Facing inverted wingers who like to cut onto their natural foot, he countered that by inverting his own wingbacks. It worked to a point, but an already-depleted squad ran out of steam as four players pulled up with more injuries.

It is an accepted part of amateur football that family and work commitments will force players to pull out at short notice. Al-Duri is understanding but does not use it as an excuse. Above all, he is not happy about it, though any feedback or criticism is always collective and no player will be called out in front of his teammates individually.

“I take pride in managing people, and treating people fairly, but I wasn’t going to humiliate anyone in front of everyone else to make a point,” he said. “I wouldn’t want to be humiliated in front of everyone, but then again some of their actions haven’t done them any favors.”

Treating the players as adults is a big part of coaching, Al-Duri believes. It makes criticism easier to face.

“Yesterday one of the players came up and said ‘thank you’, and I said, for what? He said for helping us out,” Al-Duri said. “I said it’s my job, we need to put these actions into results. Zaki (his center half) called me today and said I can’t sleep, and I thought it was from the injury, but he said no, it’s from thinking about the game. And I said good, because neither could I.”

“They gave it their all, I just don’t have time to waste on people who aren’t going to do that.”

Vice-captain and co-founder of the team, Omar Bitar, says that they now have an identifiable style of play.

“The biggest thing is everyone knowing their role, not doing more or less than that,” he said. “That gives us an objective when we play in terms of the formation, in terms of the type of players on the pitch. And it really gives everyone a key role to play. If everyone plays to their potential in those key roles, then we will play as unit, as a team. And we have been seeing this. He’s really been pushing us in terms of the fitness, and in terms of the tactics and how we play.”

The first defeat of the season revealed a different side to Al-Duri.

“We saw a side of Omar that we hadn’t seen in our first game,” Bitar said. “We didn’t have the best performance and he made us realize it. This is exactly what we need. Yes, we are here for fun, but it’s a good mix between fun and seriousness. It’s a fine balance and people need to be fine with this balance because we are here to have fun, we want to smile and laugh and enjoy our time, at the end of the day this is happening after our day-to-day jobs. But at the same time we want to get something out of it for self-accomplishment. We want to see us gel as a unit, we want to see us get the results.”

The words would be music to Al-Duri’s ears.

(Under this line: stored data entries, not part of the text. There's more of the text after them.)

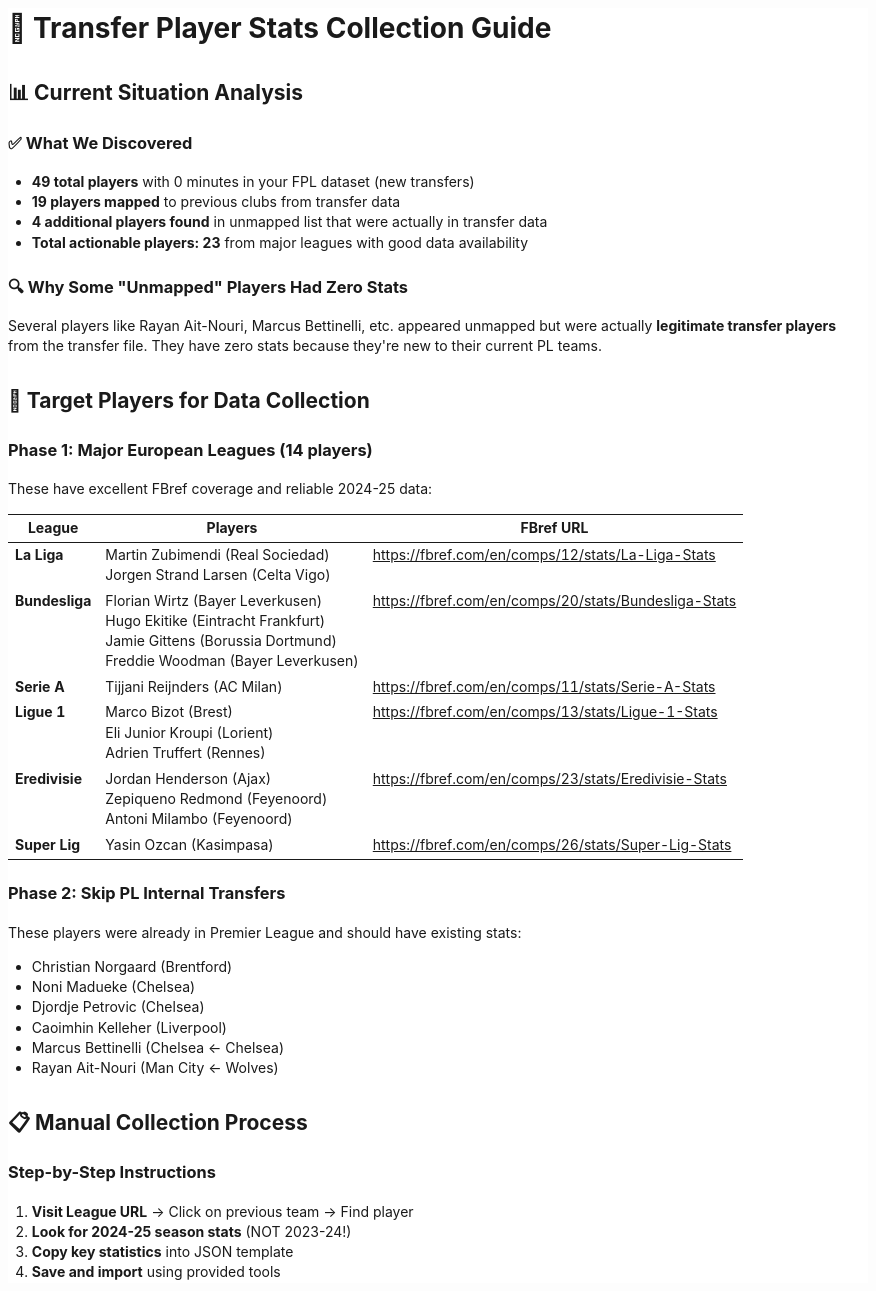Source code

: # 🎯 Transfer Player Stats Collection Guide

## 📊 **Current Situation Analysis**

### ✅ **What We Discovered**
- **49 total players** with 0 minutes in your FPL dataset (new transfers)
- **19 players mapped** to previous clubs from transfer data
- **4 additional players found** in unmapped list that were actually in transfer data
- **Total actionable players: 23** from major leagues with good data availability

### 🔍 **Why Some "Unmapped" Players Had Zero Stats**
Several players like Rayan Ait-Nouri, Marcus Bettinelli, etc. appeared unmapped but were actually **legitimate transfer players** from the transfer file. They have zero stats because they're new to their current PL teams.

## 🎯 **Target Players for Data Collection**

### **Phase 1: Major European Leagues (14 players)**
These have excellent FBref coverage and reliable 2024-25 data:

| **League** | **Players** | **FBref URL** |
|------------|-------------|---------------|
| **La Liga** | Martin Zubimendi (Real Sociedad)<br/>Jorgen Strand Larsen (Celta Vigo) | https://fbref.com/en/comps/12/stats/La-Liga-Stats |
| **Bundesliga** | Florian Wirtz (Bayer Leverkusen)<br/>Hugo Ekitike (Eintracht Frankfurt)<br/>Jamie Gittens (Borussia Dortmund)<br/>Freddie Woodman (Bayer Leverkusen) | https://fbref.com/en/comps/20/stats/Bundesliga-Stats |
| **Serie A** | Tijjani Reijnders (AC Milan) | https://fbref.com/en/comps/11/stats/Serie-A-Stats |
| **Ligue 1** | Marco Bizot (Brest)<br/>Eli Junior Kroupi (Lorient)<br/>Adrien Truffert (Rennes) | https://fbref.com/en/comps/13/stats/Ligue-1-Stats |
| **Eredivisie** | Jordan Henderson (Ajax)<br/>Zepiqueno Redmond (Feyenoord)<br/>Antoni Milambo (Feyenoord) | https://fbref.com/en/comps/23/stats/Eredivisie-Stats |
| **Super Lig** | Yasin Ozcan (Kasimpasa) | https://fbref.com/en/comps/26/stats/Super-Lig-Stats |

### **Phase 2: Skip PL Internal Transfers**
These players were already in Premier League and should have existing stats:
- Christian Norgaard (Brentford) 
- Noni Madueke (Chelsea)
- Djordje Petrovic (Chelsea) 
- Caoimhin Kelleher (Liverpool)
- Marcus Bettinelli (Chelsea ← Chelsea)
- Rayan Ait-Nouri (Man City ← Wolves)

## 📋 **Manual Collection Process**

### **Step-by-Step Instructions**

1. **Visit League URL** → Click on previous team → Find player
2. **Look for 2024-25 season stats** (NOT 2023-24!)
3. **Copy key statistics** into JSON template
4. **Save and import** using provided tools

“I look at the top elite coaches, and they are on overdrive,” Al-Duri said. “Except they see their players six days a week. I don’t, so I have to condense that information, which then doesn’t appear like information overload, but at the same time they’re able to comprehend what we’re doing, and then build it as a habit. That’s why I beat myself up about it sometimes.”

The results are inconsistent, which irritates Al-Duri.

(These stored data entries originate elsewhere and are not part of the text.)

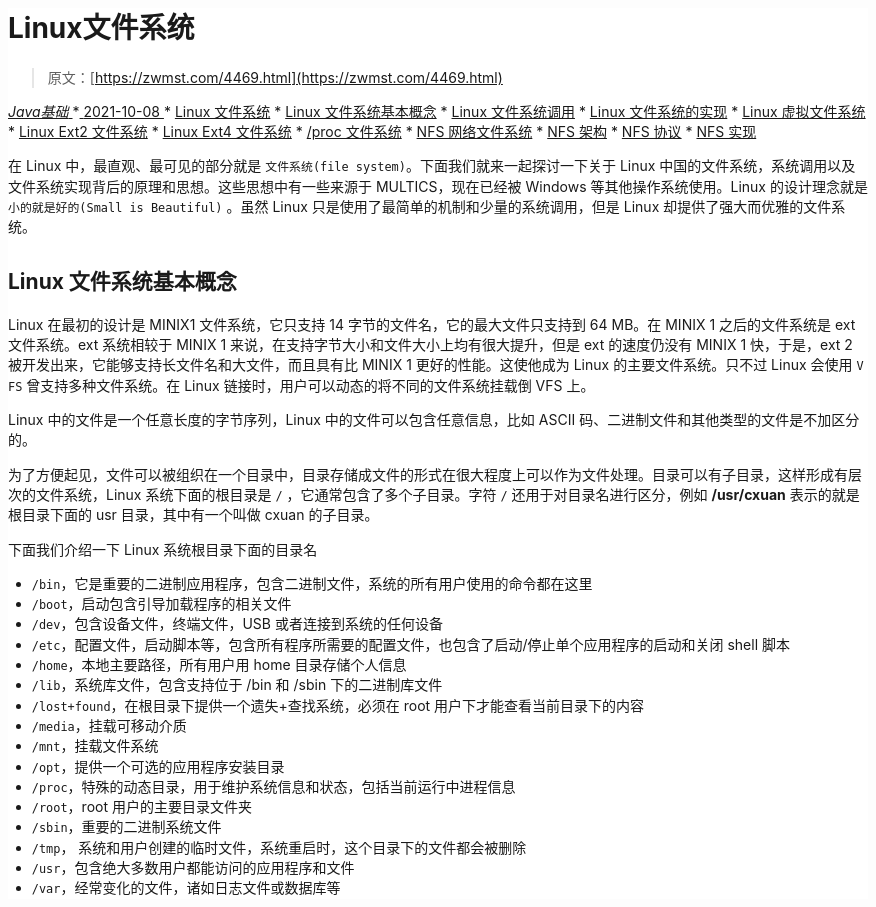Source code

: 

# Linux文件系统

> 原文：[https://zwmst.com/4469.html](https://zwmst.com/4469.html)

   [ *Java基础* ](https://zwmst.com/java%e5%9f%ba%e7%a1%80)*[ <time datetime="2021-10-08T13:30:50+08:00"> 2021-10-08 </time> ](https://zwmst.com/4469.html)  *   [Linux 文件系统](#linux-文件系统)
    *   [Linux 文件系统基本概念](#linux-文件系统基本概念)
    *   [Linux 文件系统调用](#linux-文件系统调用)
    *   [Linux 文件系统的实现](#linux-文件系统的实现)
        *   [Linux 虚拟文件系统](#linux-虚拟文件系统)
        *   [Linux Ext2 文件系统](#linux-ext2-文件系统)
        *   [Linux Ext4 文件系统](#linux-ext4-文件系统)
        *   [/proc 文件系统](#proc-文件系统)
        *   [NFS 网络文件系统](#nfs-网络文件系统)
            *   [NFS 架构](#nfs-架构)
            *   [NFS 协议](#nfs-协议)
            *   [NFS 实现](#nfs-实现)

在 Linux 中，最直观、最可见的部分就是 `文件系统(file system)`。下面我们就来一起探讨一下关于 Linux 中国的文件系统，系统调用以及文件系统实现背后的原理和思想。这些思想中有一些来源于 MULTICS，现在已经被 Windows 等其他操作系统使用。Linux 的设计理念就是 `小的就是好的(Small is Beautiful)` 。虽然 Linux 只是使用了最简单的机制和少量的系统调用，但是 Linux 却提供了强大而优雅的文件系统。

## Linux 文件系统基本概念

Linux 在最初的设计是 MINIX1 文件系统，它只支持 14 字节的文件名，它的最大文件只支持到 64 MB。在 MINIX 1 之后的文件系统是 ext 文件系统。ext 系统相较于 MINIX 1 来说，在支持字节大小和文件大小上均有很大提升，但是 ext 的速度仍没有 MINIX 1 快，于是，ext 2 被开发出来，它能够支持长文件名和大文件，而且具有比 MINIX 1 更好的性能。这使他成为 Linux 的主要文件系统。只不过 Linux 会使用 `VFS` 曾支持多种文件系统。在 Linux 链接时，用户可以动态的将不同的文件系统挂载倒 VFS 上。

Linux 中的文件是一个任意长度的字节序列，Linux 中的文件可以包含任意信息，比如 ASCII 码、二进制文件和其他类型的文件是不加区分的。

为了方便起见，文件可以被组织在一个目录中，目录存储成文件的形式在很大程度上可以作为文件处理。目录可以有子目录，这样形成有层次的文件系统，Linux 系统下面的根目录是 `/` ，它通常包含了多个子目录。字符 `/` 还用于对目录名进行区分，例如 **/usr/cxuan** 表示的就是根目录下面的 usr 目录，其中有一个叫做 cxuan 的子目录。

下面我们介绍一下 Linux 系统根目录下面的目录名

*   `/bin`，它是重要的二进制应用程序，包含二进制文件，系统的所有用户使用的命令都在这里
*   `/boot`，启动包含引导加载程序的相关文件
*   `/dev`，包含设备文件，终端文件，USB 或者连接到系统的任何设备
*   `/etc`，配置文件，启动脚本等，包含所有程序所需要的配置文件，也包含了启动/停止单个应用程序的启动和关闭 shell 脚本
*   `/home`，本地主要路径，所有用户用 home 目录存储个人信息
*   `/lib`，系统库文件，包含支持位于 /bin 和 /sbin 下的二进制库文件
*   `/lost+found`，在根目录下提供一个遗失+查找系统，必须在 root 用户下才能查看当前目录下的内容
*   `/media`，挂载可移动介质
*   `/mnt`，挂载文件系统
*   `/opt`，提供一个可选的应用程序安装目录
*   `/proc`，特殊的动态目录，用于维护系统信息和状态，包括当前运行中进程信息
*   `/root`，root 用户的主要目录文件夹
*   `/sbin`，重要的二进制系统文件
*   `/tmp`， 系统和用户创建的临时文件，系统重启时，这个目录下的文件都会被删除
*   `/usr`，包含绝大多数用户都能访问的应用程序和文件
*   `/var`，经常变化的文件，诸如日志文件或数据库等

It is almost 3pm the day after the match, and a new online course with the Welsh FA is about start. More lessons, ideas and coaching drills to try out at Condado’s training session.

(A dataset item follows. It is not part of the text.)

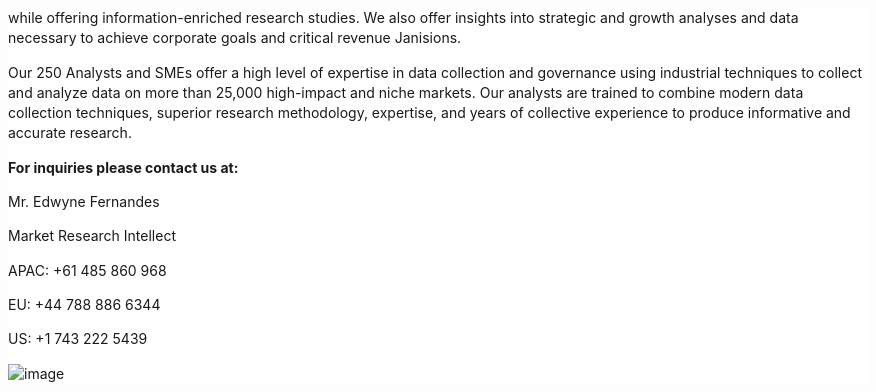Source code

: while offering information-enriched research studies.&nbsp;</span>We also offer insights into strategic and growth analyses and data necessary to achieve corporate goals and critical revenue Janisions.</p><p><span class="">Our 250 Analysts and SMEs offer a high level of expertise in data collection and governance using industrial techniques to collect and analyze data on more than 25,000 high-impact and niche markets. Our analysts are trained to combine modern data collection techniques, superior research methodology, expertise, and years of collective experience to produce informative and accurate research.</span></p><p><strong>For inquiries please contact us at:</strong></p><p>Mr. Edwyne Fernandes</p><p>Market Research Intellect</p><p>APAC: +61 485 860 968</p><p>EU: +44 788 886 6344</p><p>US: +1 743 222 5439</p>
![image](https://github.com/user-attachments/assets/36ff86fb-e672-46a2-ac08-22f5969e9df8)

Bit by bit, Al-Duri is finding the right balance with players for whom football is a big part of life, but not necessarily the most important.

“I need them to switch on to game mode,” he said. “I don’t know how their day has gone, not everyone is going to message me and tell me that they had a bad day, or a good, or family issue.”

“So I will make sure that we are locked on the same thing,” Al-Duri said. “That is, when we’re together, football first.”